| ФРАГМЕНТ СТРАНИЦЫ |

▼▼▼

Из воспоминаний Стёпки и Лёвки

Сидя у партизанского костра, мы обменивались личными впечатлениями и собственными воспоминаниями, которые были у каждого человека, попавшего в партизанский отряд. Некоторые из нас прошли к этому времени тяжёлую школу жизни, другие были совсем молодыми, неопытными людьми, ничего существенного ещё не успевшими в  короткой жизни совершить или повидать.
Обмен полученной информацией взаимно обогащал нас, мы учились жизни и борьбе на личных примерах наших товарищей – опытных  партизан. Беседы всегда вызывали большой интерес у всех, кто был свободен от боевых заданий или работы по партизанскому хозяйству. Многие рассказы со временем мною забылись, от них ничего не осталось в памяти, а некоторые запомнились на всю жизнь так хорошо, как будто они были услышаны мною только вчера.
Одним из таких ярких рассказов, запомнившихся мне на всю жизнь, был совместный рассказ двух неразлучных друзей – Стёпки и Лёвки. Они рассказывали его вдвоём, дополняя друг друга, уточняя даты какого-либо события или их последовательность.
 Рассказ  был очень интересным, мы слушали Стёпку и Лёвку, затаив дыхание.  Сильное незабываемое впечатление произвёл на нас рассказ двух друзей, прошедших все круги ада в фашистском концентрационном лагере смерти. Привожу рассказ Стёпки и Лёвки в том виде, каким он мне запомнился:

«Мы попали в плен, как и тысячи других красноармейцев, осенью 1941 года. В закрытых товарных вагонах нас вывезли в Германию.
 Вагоны были настолько забиты военнопленными, что нам пришлось ехать стоя. В дороге нас почти не кормили. В туалет не выпускали, вместо этого был поставлен большой оцинкованный бачок, который на остановках двое военнопленных выносили под охраной немцев и опорожняли.
 В таких нечеловеческих условиях нас привезли в Германию в лагерь для военнопленных. В лагере было более пятидесяти семи тысяч военнопленных, все они были из Советского Союза.
За первую зиму 1941-1942 годов в лагере нас осталось всего шесть тысяч человек. Куда же девались остальные пятьдесят одна тысяча человек?
Из этого огромного количества военнопленных только одна или две тысячи были взяты немцами на сельскохозяйственные фермы. По каким приметам отбирали на фермы людей – сказать трудно. Однако оставшиеся военнопленные им завидовали: как-никак, а питание на фермах было намного лучшим, чем в лагере.

▲▲▲

| ПЕРЕЧЕНЬ ЗАПИСЕЙ |
▼▼▼

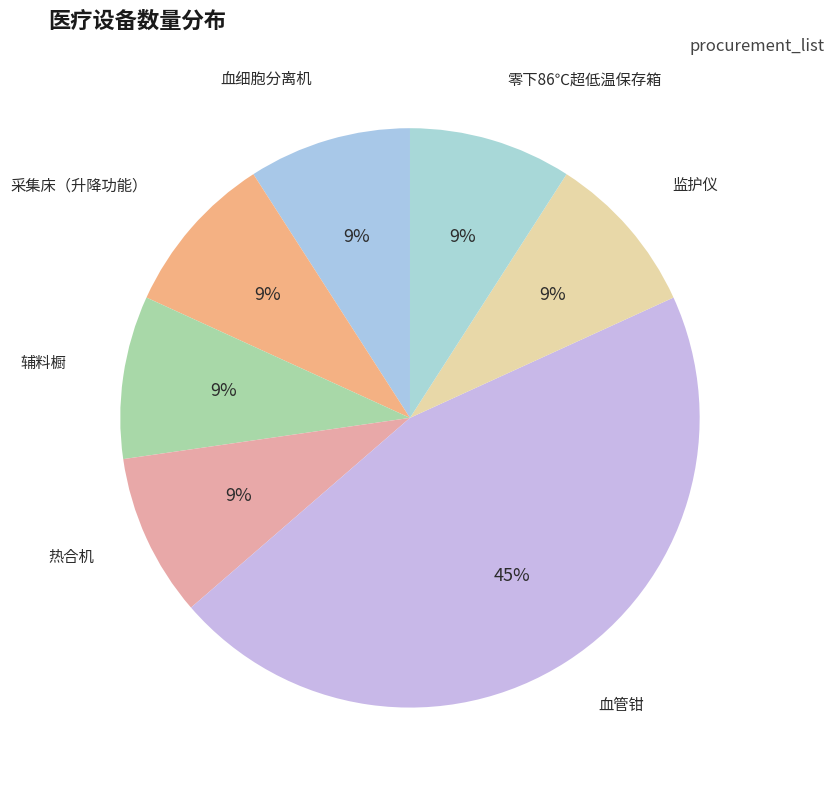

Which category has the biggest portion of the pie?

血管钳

▲▲▲
▼▼▼

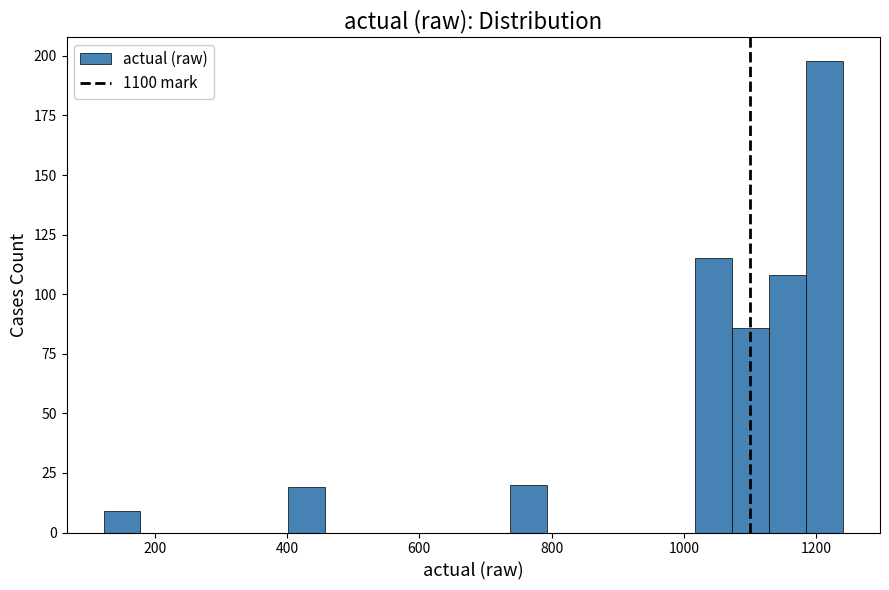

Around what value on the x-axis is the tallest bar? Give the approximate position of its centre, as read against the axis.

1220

▲▲▲

| ОБЯЗАТЕЛЬНЫЕ ЗАДАНИЯ |
1 – Изложите отрывок о воспоминаниях Стёпки и Лёвки в двух предложениях.
2 – Напишите продолжение отрывка о воспоминаниях Стёпки и Лёвки, начиная сразу после его последней фразы.
Записи здесь никакой роли не играют.

| СПИСОК ОТВЕТОВ |
1 – У партизанского костра бойцы делились воспоминаниями, и на всю жизнь запомнился совместный рассказ неразлучных друзей Стёпки и Лёвки, прошедших фашистский концлагерь смерти. По их словам, осенью 1941 года они попали в плен, в забитых товарных вагонах почти без еды их привезли в лагерь в Германии, где из более чем пятидесяти семи тысяч советских военнопленных за первую зиму 1941–1942 годов осталось всего шесть тысяч.

2 –
Остальная масса людей была уничтожена голодом, газовыми камерами и расстрелами фашистскими охранниками лагеря. Кормили военнопленных брюквой и разными пищевыми отходами. Хороший хозяин на сельскохозяйственной ферме гораздо лучше кормил свиней. Распространены были различные желудочно-кишечные заболевания: дизентерия, гепатит, различные  отравления некачественными продуктами, сыпной тиф, чесотка и т.д. Всех заболевших немцы немедленно изолировали в бараки для больных и вскоре уничтожали.
 С наступлением зимы в лагере появилось большое количество мяса неизвестного происхождения. Это мясо военнопленные выменивали друг у друга на какие-то вещи, которые чудом у кого-то сохранились. (Леонтий Буслюк рассказал Стёпке, что он однажды попробовал сомнительное мясо.   Оно показалось ему очень вкусным, впрочем, с голоду, чего только не покажется? Стёпка же есть мясо, ни под каким предлогом не стал, так как хорошо понимал, откуда оно могло появиться.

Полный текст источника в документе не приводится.